Health Journalism Glossary

Quarantine and isolation

  • COVID-19

These are terms that are often confused by the public. A quarantine involves restricting the moment of a healthy person who is suspected of exposure to a communicable disease, even if the person isn’t experiencing symptoms or doesn’t know if they have been exposed. The person is kept apart from the community during the time the pathogen is known to incubate and then become contagious to others.Isolation involves separating someone who is already sick and/or tested positive or a disease. The person is then kept apart from the community until they are no longer contagious. Quarantines and isolation may take place in the home, or other locations determined by health authorities.

Deeper dive
The history of quarantines goes back to the Middle Ages when the plague was sweeping through Europe. Venice, a major port, tried to stop the disease from entering its city by requiring ships suspected of harboring plague, to wait offshore for 40 days before people or goods could come ashore. The city also built a hospital off its coast, where sailors who came off ships with the plague were sent. The forty-day waiting period was called “quarantinario,” for the Italian word for forty. Hence the word “quarantine.”
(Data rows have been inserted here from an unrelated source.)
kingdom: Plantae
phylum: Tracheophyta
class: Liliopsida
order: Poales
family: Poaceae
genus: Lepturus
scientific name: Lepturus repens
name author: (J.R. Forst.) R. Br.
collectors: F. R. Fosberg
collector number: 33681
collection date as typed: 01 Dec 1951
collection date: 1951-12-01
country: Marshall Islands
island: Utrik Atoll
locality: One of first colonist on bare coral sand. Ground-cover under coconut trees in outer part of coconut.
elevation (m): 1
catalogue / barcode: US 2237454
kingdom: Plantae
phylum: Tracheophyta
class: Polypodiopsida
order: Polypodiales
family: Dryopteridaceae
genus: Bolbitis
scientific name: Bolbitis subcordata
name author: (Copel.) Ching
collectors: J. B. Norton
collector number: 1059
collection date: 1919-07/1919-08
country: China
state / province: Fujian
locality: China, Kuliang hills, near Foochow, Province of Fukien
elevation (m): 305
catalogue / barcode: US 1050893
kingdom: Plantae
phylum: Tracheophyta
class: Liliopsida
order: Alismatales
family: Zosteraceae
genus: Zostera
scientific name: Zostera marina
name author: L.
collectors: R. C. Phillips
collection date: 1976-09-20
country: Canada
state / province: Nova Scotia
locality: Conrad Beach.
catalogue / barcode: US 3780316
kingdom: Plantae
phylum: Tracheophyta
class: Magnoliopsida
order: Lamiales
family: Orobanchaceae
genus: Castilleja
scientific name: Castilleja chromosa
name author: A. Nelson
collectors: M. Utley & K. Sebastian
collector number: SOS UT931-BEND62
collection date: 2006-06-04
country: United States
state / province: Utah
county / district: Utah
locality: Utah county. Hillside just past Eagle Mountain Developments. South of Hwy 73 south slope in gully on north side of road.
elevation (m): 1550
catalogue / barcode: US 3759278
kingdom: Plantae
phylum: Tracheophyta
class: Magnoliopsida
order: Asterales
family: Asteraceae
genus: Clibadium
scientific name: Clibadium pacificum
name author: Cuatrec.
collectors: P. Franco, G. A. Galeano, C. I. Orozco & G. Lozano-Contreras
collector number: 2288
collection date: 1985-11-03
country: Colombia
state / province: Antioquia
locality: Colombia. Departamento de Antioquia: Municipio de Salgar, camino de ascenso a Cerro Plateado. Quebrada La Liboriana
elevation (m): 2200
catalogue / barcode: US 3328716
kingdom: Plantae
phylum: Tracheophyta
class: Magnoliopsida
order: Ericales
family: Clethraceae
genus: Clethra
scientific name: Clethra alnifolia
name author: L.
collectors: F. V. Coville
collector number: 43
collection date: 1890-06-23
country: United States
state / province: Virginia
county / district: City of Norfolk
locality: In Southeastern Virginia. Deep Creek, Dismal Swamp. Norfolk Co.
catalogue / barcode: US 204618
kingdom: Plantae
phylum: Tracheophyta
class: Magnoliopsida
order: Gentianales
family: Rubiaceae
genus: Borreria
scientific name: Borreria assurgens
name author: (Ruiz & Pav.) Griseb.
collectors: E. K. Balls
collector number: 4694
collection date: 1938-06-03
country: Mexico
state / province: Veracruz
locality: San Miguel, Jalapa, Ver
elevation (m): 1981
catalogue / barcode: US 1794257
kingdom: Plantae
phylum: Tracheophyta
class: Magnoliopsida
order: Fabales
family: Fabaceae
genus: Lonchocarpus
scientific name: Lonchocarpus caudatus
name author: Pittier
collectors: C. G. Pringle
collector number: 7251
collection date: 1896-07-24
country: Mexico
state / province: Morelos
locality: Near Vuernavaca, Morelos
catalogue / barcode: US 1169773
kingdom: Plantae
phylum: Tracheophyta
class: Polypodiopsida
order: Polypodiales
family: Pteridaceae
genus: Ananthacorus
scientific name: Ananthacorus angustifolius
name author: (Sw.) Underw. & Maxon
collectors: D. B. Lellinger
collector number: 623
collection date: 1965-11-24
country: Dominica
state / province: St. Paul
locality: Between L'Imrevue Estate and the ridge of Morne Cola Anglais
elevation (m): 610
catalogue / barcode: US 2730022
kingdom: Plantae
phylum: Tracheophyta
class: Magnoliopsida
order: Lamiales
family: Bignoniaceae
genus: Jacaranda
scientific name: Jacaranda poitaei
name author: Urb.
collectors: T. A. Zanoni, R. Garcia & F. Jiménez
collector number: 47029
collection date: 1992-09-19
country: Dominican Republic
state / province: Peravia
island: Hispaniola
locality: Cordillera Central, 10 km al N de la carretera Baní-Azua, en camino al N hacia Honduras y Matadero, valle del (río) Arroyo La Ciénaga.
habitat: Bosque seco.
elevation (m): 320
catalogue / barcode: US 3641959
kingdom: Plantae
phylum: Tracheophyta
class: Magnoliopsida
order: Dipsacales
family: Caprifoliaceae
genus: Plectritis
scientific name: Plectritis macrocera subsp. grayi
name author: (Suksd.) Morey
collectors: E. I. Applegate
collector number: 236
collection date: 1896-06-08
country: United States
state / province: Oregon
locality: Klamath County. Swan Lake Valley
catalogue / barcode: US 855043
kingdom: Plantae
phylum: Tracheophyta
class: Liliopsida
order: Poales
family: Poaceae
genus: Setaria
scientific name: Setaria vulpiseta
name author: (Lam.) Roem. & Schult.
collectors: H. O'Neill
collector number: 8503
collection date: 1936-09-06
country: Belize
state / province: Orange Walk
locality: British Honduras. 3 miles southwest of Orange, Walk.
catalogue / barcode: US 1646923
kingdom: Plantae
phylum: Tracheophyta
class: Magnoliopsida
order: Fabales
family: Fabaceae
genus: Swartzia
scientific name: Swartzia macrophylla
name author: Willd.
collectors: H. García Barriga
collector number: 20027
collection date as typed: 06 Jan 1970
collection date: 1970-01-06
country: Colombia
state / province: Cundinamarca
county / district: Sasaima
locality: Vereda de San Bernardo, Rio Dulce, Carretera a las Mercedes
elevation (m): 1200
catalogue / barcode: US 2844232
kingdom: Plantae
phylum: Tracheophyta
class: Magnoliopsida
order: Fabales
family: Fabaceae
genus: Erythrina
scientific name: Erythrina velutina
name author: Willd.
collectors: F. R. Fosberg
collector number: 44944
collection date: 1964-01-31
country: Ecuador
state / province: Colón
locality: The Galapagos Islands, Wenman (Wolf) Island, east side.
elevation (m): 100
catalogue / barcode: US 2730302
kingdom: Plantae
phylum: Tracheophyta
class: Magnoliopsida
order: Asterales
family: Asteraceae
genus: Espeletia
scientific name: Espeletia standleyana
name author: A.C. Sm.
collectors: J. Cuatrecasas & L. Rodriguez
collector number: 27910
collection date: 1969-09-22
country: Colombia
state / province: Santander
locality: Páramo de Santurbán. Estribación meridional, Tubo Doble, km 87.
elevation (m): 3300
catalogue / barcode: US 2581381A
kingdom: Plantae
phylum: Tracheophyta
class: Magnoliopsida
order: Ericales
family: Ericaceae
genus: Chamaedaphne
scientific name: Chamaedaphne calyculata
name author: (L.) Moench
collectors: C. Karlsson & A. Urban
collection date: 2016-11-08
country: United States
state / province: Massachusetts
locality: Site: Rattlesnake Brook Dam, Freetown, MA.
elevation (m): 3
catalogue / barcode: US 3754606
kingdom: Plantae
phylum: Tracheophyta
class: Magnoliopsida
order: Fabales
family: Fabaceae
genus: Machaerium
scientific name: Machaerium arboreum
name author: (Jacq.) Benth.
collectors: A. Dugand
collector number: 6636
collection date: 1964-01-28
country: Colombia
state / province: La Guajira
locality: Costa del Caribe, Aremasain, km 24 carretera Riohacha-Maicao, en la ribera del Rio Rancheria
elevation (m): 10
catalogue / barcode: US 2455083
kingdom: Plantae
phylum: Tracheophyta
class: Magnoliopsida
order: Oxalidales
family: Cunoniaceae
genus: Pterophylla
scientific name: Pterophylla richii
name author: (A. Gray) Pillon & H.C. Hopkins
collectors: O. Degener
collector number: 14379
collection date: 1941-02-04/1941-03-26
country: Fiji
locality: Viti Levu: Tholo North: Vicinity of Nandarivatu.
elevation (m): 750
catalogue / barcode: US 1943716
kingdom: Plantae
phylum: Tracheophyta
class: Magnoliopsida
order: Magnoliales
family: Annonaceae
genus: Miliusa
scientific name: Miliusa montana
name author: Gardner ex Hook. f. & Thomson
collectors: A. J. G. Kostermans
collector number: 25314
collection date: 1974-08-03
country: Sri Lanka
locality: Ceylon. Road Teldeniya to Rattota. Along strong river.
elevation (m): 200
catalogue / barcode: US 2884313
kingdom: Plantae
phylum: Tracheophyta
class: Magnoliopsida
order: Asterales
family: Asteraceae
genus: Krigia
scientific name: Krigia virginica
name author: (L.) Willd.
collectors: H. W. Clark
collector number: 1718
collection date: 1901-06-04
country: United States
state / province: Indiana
Quarantines can be important when there is no vaccine or drug to treat a rapidly spreading disease, as was true in the early days of the COVID-19 pandemic. However, as the pandemic also demonstrated, quarantines are controversial because they involve separating healthy people from the community, and they raise civil liberties questions.

The Centers for Disease Control and Prevention, has the legal authority to quarantine and isolate a person at a U.S. airport, port or the border if the person is known to be infected or possibly infected with one of nine quarantinable diseases. The nine include: cholera, diphtheria, infectious tuberculosis, smallpox, yellow fever, viral hemorrhagic fevers, severe acute respiratory syndrome, new types of flu that could cause a pandemic, or a disease that has been designated by order of the President, as was done so with the COVID-19 pandemic.

During the first year of the COVID-19 pandemic, at the order of the president, the CDC restricted and banned international travel for non-U.S. citizens from some countries to slow the spread of the SARS-CoV-2 virus that causes COVID-19 disease.

The CDC also initially asked people to isolate in their homes for up to 10 days if they had symptoms or tested positive for COVID-19 and to quarantine for up to 10 days if they had been exposed, but changed its guidelines in August 2022. Those that test positive are asked to quarantine for 5 days. For those who have been exposed, but tested negative, the CDC no longer recommends quarantining, but rather encourages those exposed to wear a mask when in public and to test 5 days after exposure.